In the certain gaming circles he is revered in exactly the same way as RMS is in the Free Software (with a capital F) community.

When you consider he never did anything original his whole career has been built on taking something somebody else has created and just putting a little sparkle into it the comparison to RMS grows even stronger.

My favourite project he is linked to is Nuon. The software that it’s developers wanted to see in all dvd players. He ported Tempest to it and some nice sound to light stuff (which is one of his favourite projects) only to see the Nuon system disappear without a trace. No problem let’s start porting all this stuff to the next system on the list, xbox 360 live.

Everybody who meets him likes him as long as they know what they are going to expect beforehand he might surprise a few guys who think the hippy has left software.

@sebastian:
cool article you found!
but I wouldn’t call it gold plated code. It’s a real feature. Not in the specs, but clearly a useful feature.

There is some value in building code like this for an application.

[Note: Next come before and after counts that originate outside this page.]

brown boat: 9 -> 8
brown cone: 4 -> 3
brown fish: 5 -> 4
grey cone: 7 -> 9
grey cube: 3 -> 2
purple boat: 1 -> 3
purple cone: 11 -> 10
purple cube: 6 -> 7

It provides a chance for a programmer to explore a new technique in an part of the application that’s not likely to get a lot of use or complaints if they screw it up. But it will still likely go through the QA process, so the programmer get’s important feedback in addition to the practice. Now for the next project they’ll have a better idea of what is possible and can plan to take better advantage of the platform. Finally, there’s a chance that this ‘extra’ feature becomes a real hit with customers.

Nice post. Gold plating is generally wasteful and not The Right Thing. But dammit, we’re programmers. This is not just our profession, it is our art. And the (good) artist should be appreciated for occasionally stretching himself and the work, for signing his piece with a bit of flourish.